Alright. Couple things.
You CAN lose weight at 1800 or likely above. If you are currently tracking, you are likely either not measuring correctly, not tracking completely (eating/drinking and not logging it), or not doing so consistently enough. But, if you have not tracked your baseline calories (where you eat and maintain 200ish lbs) you are starting blind. If you have a hard time losing weight, trying a very big cut (2+lbs a week) is NOT a good idea. If you have a hard time logging consistently or eating below your maintenance calories, a big cut is NOT a good idea.
Losing 2lbs in 2 weeks is great results. If you maintain that rate, that is awesome. If you are eating so little you are feeling sluggish, there are two options - eat more and try to add more activity and lose weight more slowly, or become OK with feeling like that.
I would suggest working on eating 2500 calories a day, tracking EVERYTHING that goes into your mouth (EVERY. THING.), and seeing what your weight does for 2 weeks. Now, based on how you're measuring and tracking, you've established a baseline and can change your calorie intake - e.g. if your weight is holding steady for those two weeks, now you have your baseline intake, take away 250 calories and monitor for 2 more weeks.
As far as training, a couple things...
Training minimally will make you burn less calories than when you were training "normally" and will make whatever caloric reduction less of a reduction, and potentially even into a surplus. Your daily activity (including exercise) can add 400-1000 calories to your daily "burn," and reducing most exercise will drastically effect that.
Why do you want to maintain your strength? If you do not have a competition coming at the end of the cut, it is better to move to something like
@silveraw suggested. Accept "losing" some strength and then "rebuild" later. Getting weaker short term is not that big of a deal.
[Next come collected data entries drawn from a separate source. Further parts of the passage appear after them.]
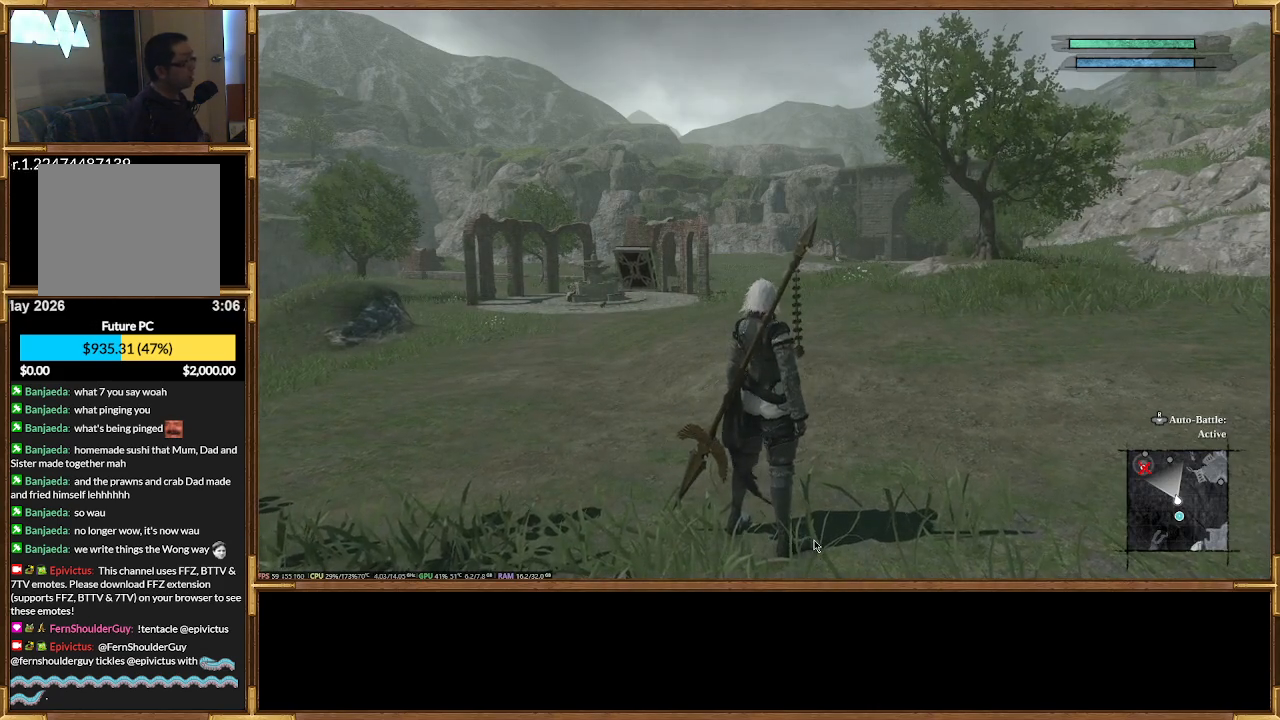
Gameplay with a controller (PlayStation layout); each line is a JSON object with the inputs held at the frame after it (dt_ms = milliseconds from this image to that frame). "events" lists button and stick changes between this image and that frame as [ms after this image, input, new state], when the widget could be followed in between. Not read: left_stick right_stick.
{"dt_ms": 500, "buttons": [], "events": [[33, "SELECT", "down"], [167, "SELECT", "up"]]}
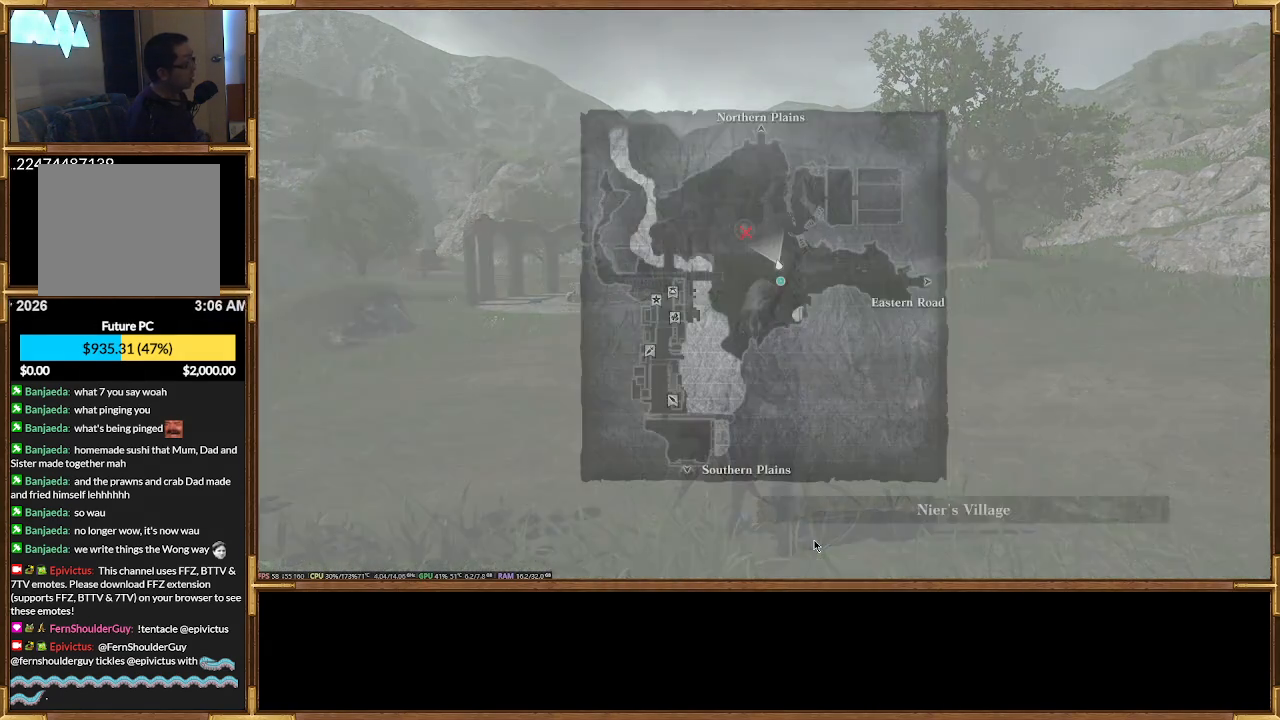
{"dt_ms": 500, "buttons": [], "events": []}
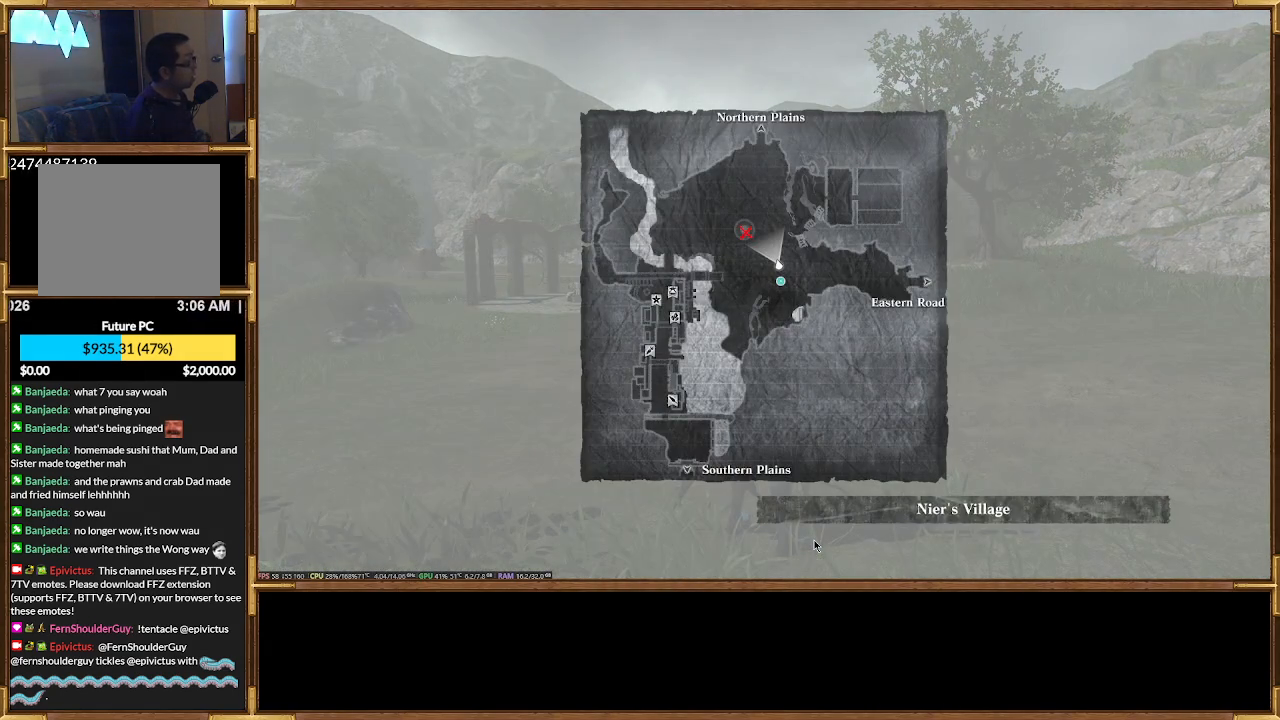
{"dt_ms": 500, "buttons": [], "events": []}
If you are invested in minimal training, I was going to recommend something more similar to his "singles and backoffs" - work up to an easy max single for that day, do an AMRAP at 90% of that (likely 2-4 reps), then do an AMRAP at 80% (likely 3-6 reps), then do some "fluff and buff" accessories, then walk @ incline for as long as you have time for. I'd suggest doing one "big exercise" a day, and S-B-D once a week each, and rotating variations of each exercise in 3-4 week cycles. For instance, do that with a competition squat in Week 1, a box squat in Week 2, and a pause squat in Week 3; for bench, you could do wide-medium-close grip or you could do flat-incline-decline, etc; for deadlift, blocks-floor-deficit works well - all that assuming you "only" have access to a regular bar. Doing something like this both allows you to maintain some strength, vary the intensity based on how you're feeling (more or less the same as the single @ RPE 9-9.5), but then adding in the reps in back offs and the accessories will help maintain muscle while adding to daily activity. Varying the exercises helps you train to those heavy singles weekly without negative effects. But again, if you do not have a competition at the end of the cut, accept the small loss in strength.